“The past can take you to the future.” – Shirley Burch, NE Detroit Community Activist
Last week I was at Bishop Field with a friend. An older longtime Detroiter chatted us up. He said “Oh Detroit will NEVER be great again. It will never be like it was. And young people can’t make a living off being farmers, so we got to knock that off”. This conversation seems to always present itself when I randomly run into folks when trolling Detroit parks. I think what’s really happening is people won’t believe it until they see it. I say re-imagine the definition of great, ditch the negativity and believe instead.
There was a time when Detroit was first.. cars, industry, pharmaceuticals, the arsenal of democracy, leadership, a burgeoning film industry, parks system was in the Top 5. I don’t find these stories because I want to harken back to the way it was. I don’t revel or get off on WWII stories either [and there are a lot of them in this blog]. My plain aim: Give Detroit something to think about.
Fixating on the past isn’t productive but glancing backwards is a-ok. Glancing backwards, we see Detroit was paved with the dedicated, the super smart, the kind and the exceptional and oh some crappy people too. Glance around now and see the synergy that is taking place.. we can collectively say ‘We still got it and maybe even more of it now..along with the trash, crime and blight’.
So, here’s a story about an exceptional Detroiter from way back.. despite today’s deficiencies, we were and are still exceptional. And yes, back in the day, we were often first like Mr. Cannon.
DETROITERS ARE FIRST, BELIEVE IT
Missouri transplant George Ham Cannon was born to parents Estelle Ham Chapman and Benjamin Bartlett Cannon III [regal naming convention in that family] on November 5, 1915. Shortly thereafter the Cannon’s made the move to Detroit. George graduated from Southeastern High School in 1932 where he was immersed in band, chess and the magic club. His sister Margaret tells us George was a stellar flutist and raised her in the utmost caring manner after their father’s early death.
Military training ran thick in the veins of the Ham family. Following tradition, George attended Culver Military Academy in Indiana. He continued on to graduate from the University of Michigan with a BS in Mechanical Engineering in 1938. As a Battle Commander with the Battery H, 6th Defense Battalion, Fleet Marine Force, he was assigned duty on Sand Island in the Pacific. On the evening of December 7th, 1941 [remember Pearl Harbor came in the am ] Japanese forces lauched a sneaky 23 minute barrage on Sand Island. There were only four casualties.
LAST NOT FIRST
Cannon was severely wounded by shell fire and refused medical assistance/evacuation until his wounded men were cared for first. He suffered from a crushed pelvis. He continued to direct the reorganization of his unit despite his injuries. He was forcibly removed and died from blood loss. Detroiter George Ham Cannon was the first soldier in WWII to receive the Congressional Medal of Honor. While his family is interred in Indiana, George rests at the Punchbowl Cemetery in Hawaii.

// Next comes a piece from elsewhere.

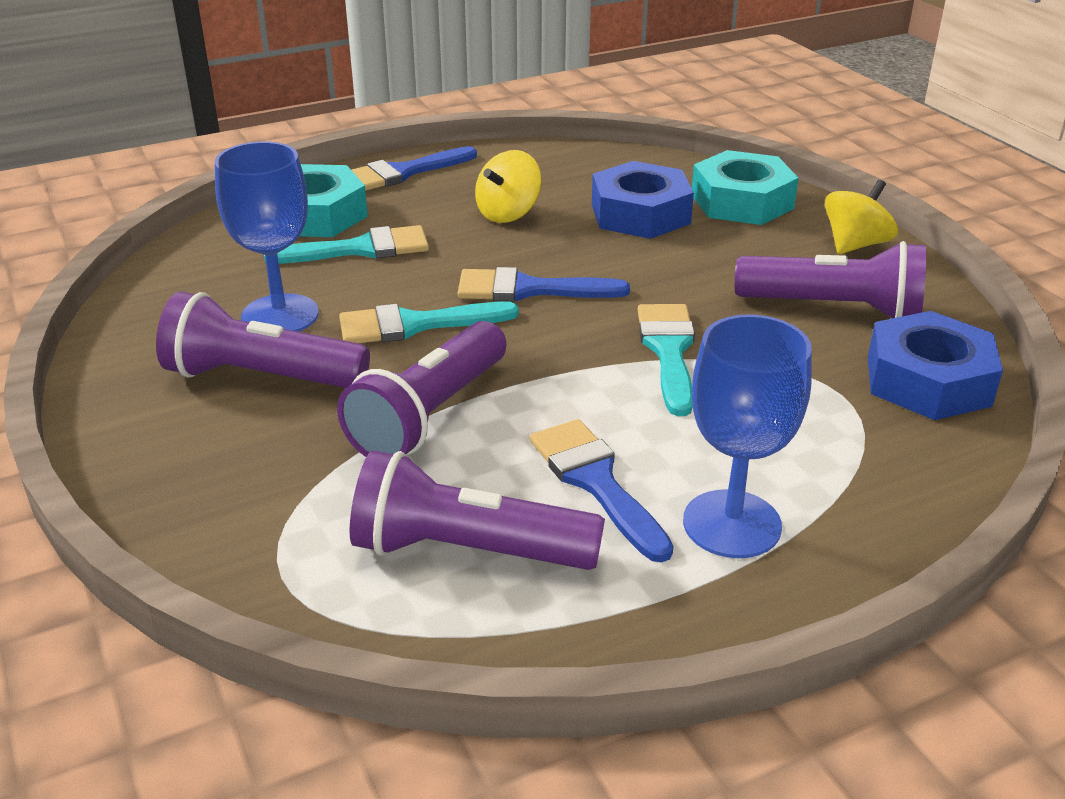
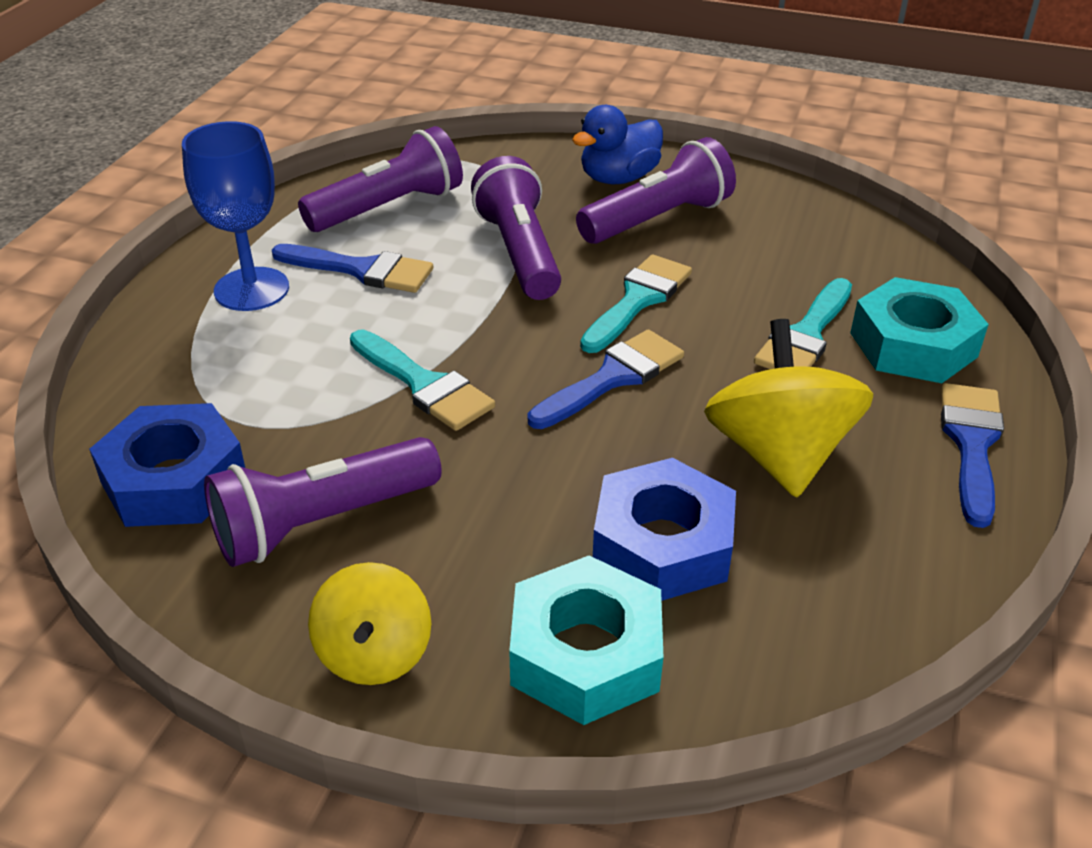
camera: 135 degrees right, 5 degrees up
blue goblet [215,141,319,332] -> none
yellow spinning top [475,150,542,223] -> yellow spinning top [704,319,873,498], size x1.61
none -> blue duck [572,105,663,184]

In August 1942, Cannon was honored with a four flag tribute and military parade on Washington Boulevard. Thousands attended. The Cannon Marine recruiting center at the corner of State and Washington Boulevard reflected his heroism. The USS Cannon, a destroyer escort, was officially launched in May 1943. A new elementary school was dedicated in his name at Midway Island after WWII.
The Detroit park dedicated to his service is now enveloped into the grounds of the wonderful East English Village Preparatory Academy [the former site of Finney High School]. A really really beautiful school.